Halk demokrasisi; gerçek demokrasiyi uygulamak için denen birden fazla modelin adıdır. Atina’dan Fransız devrimine, Paris Komünün ’den Sovyet devrimine ve bugünlerde Çin’in geliştirmeğe çalıştığı ulusal renkleri olan ve tarihsel dönemlere göre farklılık arz eden demokrasidir. Devrimci, Marksist veya sosyalist demokrasi olarak bilinir. Öz yönetimler, özerk bölgeler, işyerinde demokrasi, özgür üreticilerin birliği demokrasisinin üst bir aşamasıyla, sosyalist devrimle gerçekleşir.

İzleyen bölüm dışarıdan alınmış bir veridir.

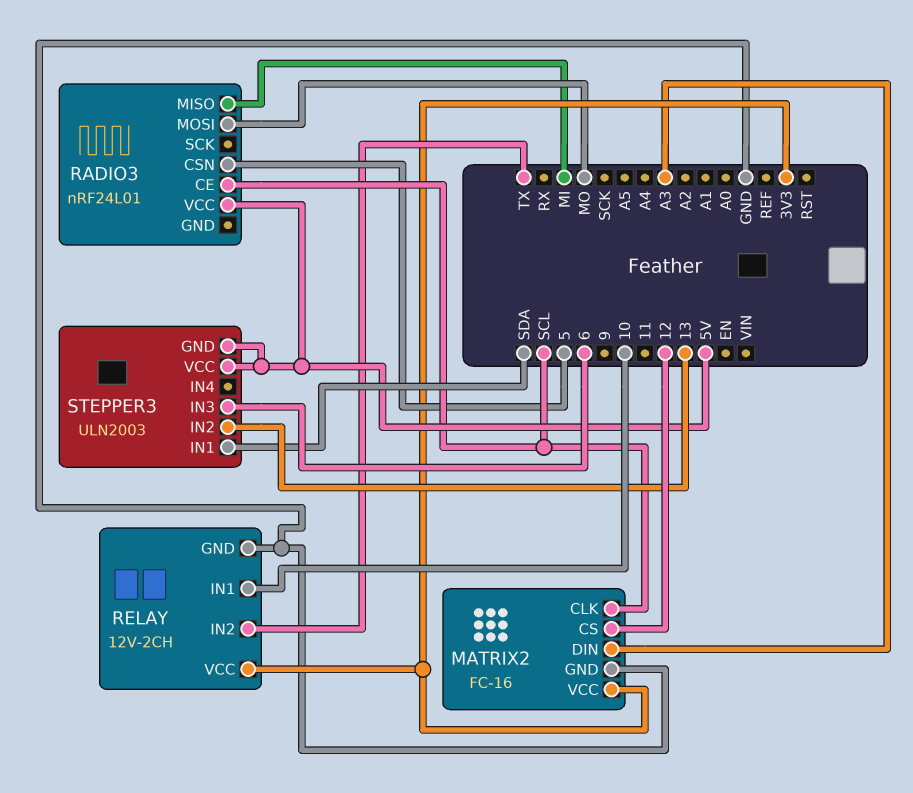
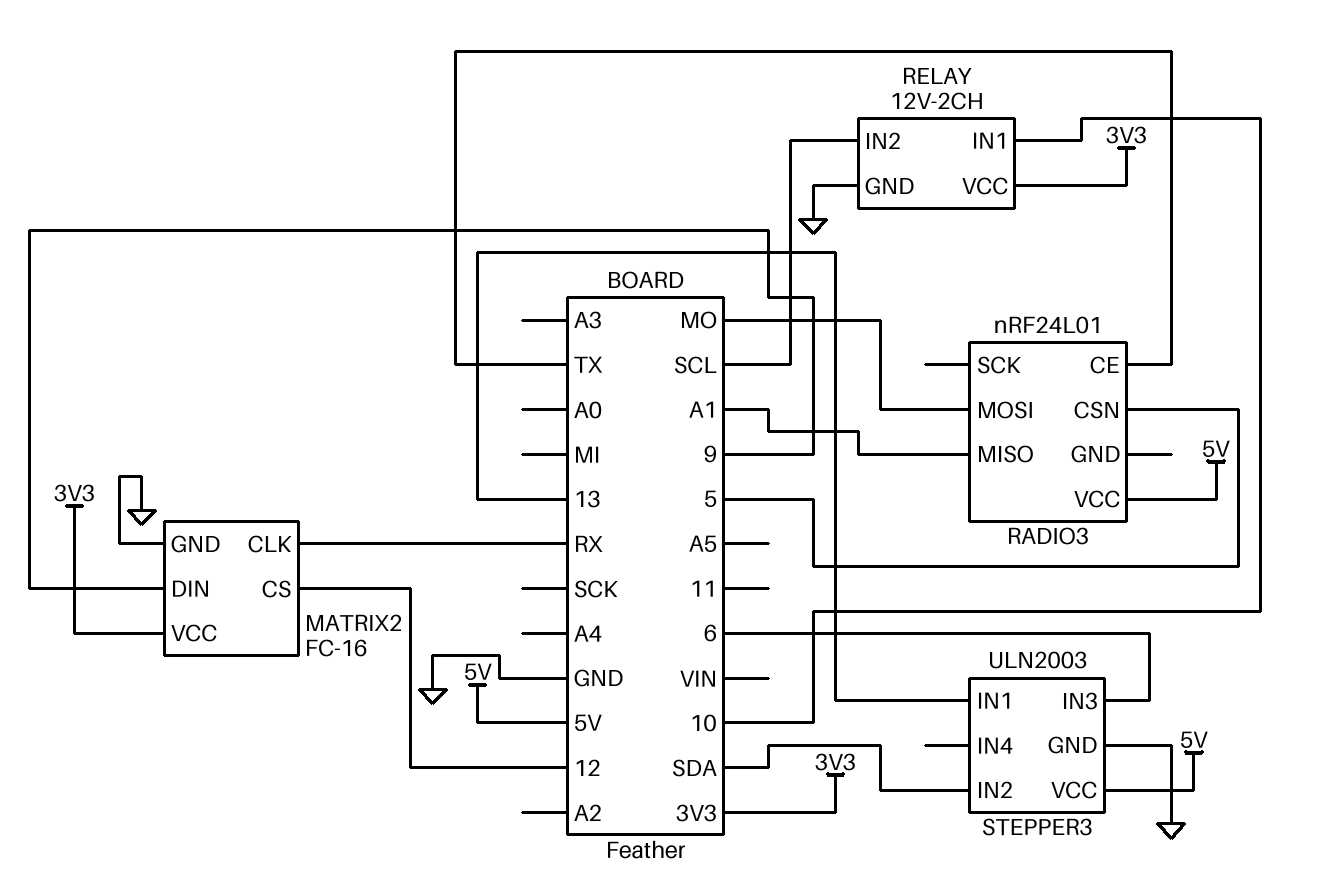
MATRIX2 pin CLK: SCL -> RX
MATRIX2 pin DIN: A3 -> 9
RADIO3 pin CE: SCL -> TX
RADIO3 pin MISO: MI -> A1
RELAY pin IN2: TX -> SCL
STEPPER3 pin GND: 5V -> GND
STEPPER3 pin IN1: SDA -> 13
STEPPER3 pin IN2: 13 -> SDA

Halk demokrasisi liberal temsili demokrasiden kapsam ve içerik bakımından farklıdır. Demokrasinin bu modelinde bir sınıfın devleti ele geçirmesine olanak verilmez. Devleti ve toplumu büyük çoğunluğu oluşturan emekçilerin yönetmesi ilkesine dayanır. Demokrasiyi oluşturan seçim, partiler ve parlamento üçlüsünden partiler tek öncü partiyle sınırlıdır. Politik alanla sınırlı değildir, sosyalist projeleri hayata geçirmek için ekonomik, sosyal ve kültürel alanları kapsar. Meşruiyeti sağlayan halkın özgür iradesi toplumsal değişimin başarılarına endekslidir. İktidar gücünü halk adına kullananların denetimi, yerel özgür birimler aracılığıyla gerçekleşir.
Demokrasideki bu farklılıklar son yüz elli yılın ürünüdür. Tarihi boyunca demokrasi iki antagonist sınıf; aristokrasi ve ezilen sınıfların mücadeleleriyle biçimlenmiştir. Uzun yıllar karanlıklara gömülmüş, yüzyıllarca yok sayılmıştır. ‘Bir insan bir oy’ hakkı, genel seçimler ve özgür iradenin belirlenmesi düşüncesi demokrasiyi yeniden hayata döndüren küçük devrimler olmuştur.
“Halk demokrasisi”, “halk cumhuriyeti” terimleri, Marxistlerin öncülüğünde yapılan devrimlerde ortaya çıktı, demokrasi zaten halkın yönetimi anlamına gelmiyormuş gibi. Ancak, terimin tam tersi anlamda yönetimler oldular. Halkın üzerinde diktatörlük uyguladılar, uyguluyorlar.
Eski Elen’de uygulana “doğrudan demokrasi” ise, toplumun tümünü kapsamıyordu. Biçimini örnek alarak, tüm toplumu kapsayan bir demokrasi uygulamak amacımız olmalıdır.